_Exercise requirements_
When scanning the data, count every line with "status" in it, and report only the resulting number.

_Given data_

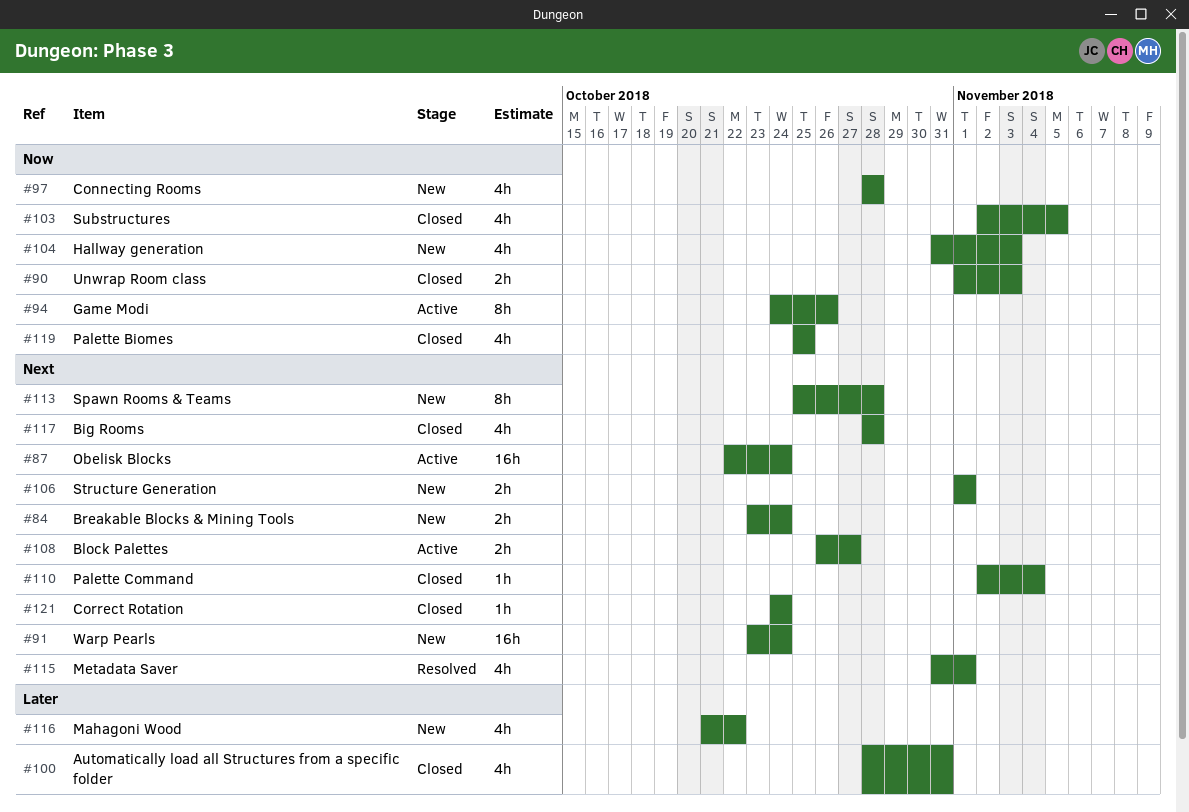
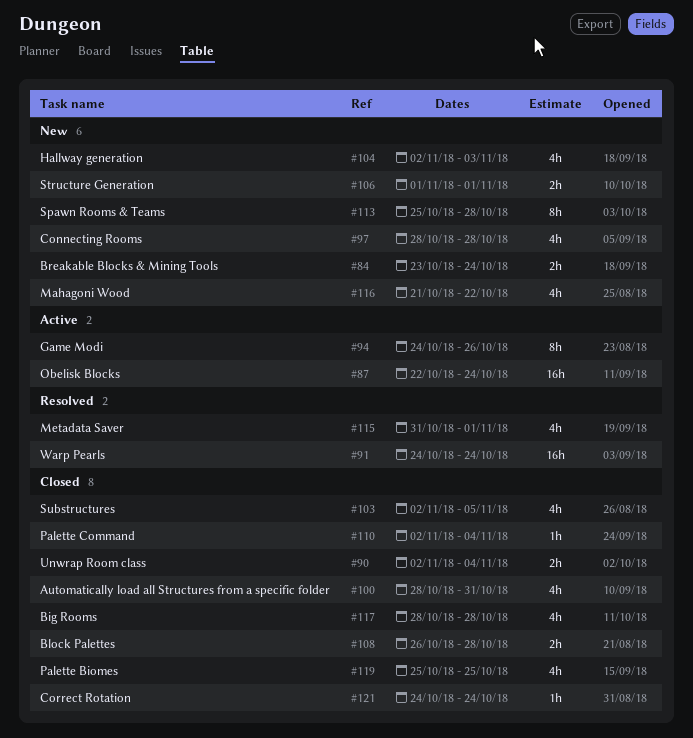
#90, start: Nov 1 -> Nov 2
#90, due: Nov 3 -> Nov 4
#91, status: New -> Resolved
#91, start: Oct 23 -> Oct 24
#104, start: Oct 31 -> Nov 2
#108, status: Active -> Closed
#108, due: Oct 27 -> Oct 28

_Reply_
2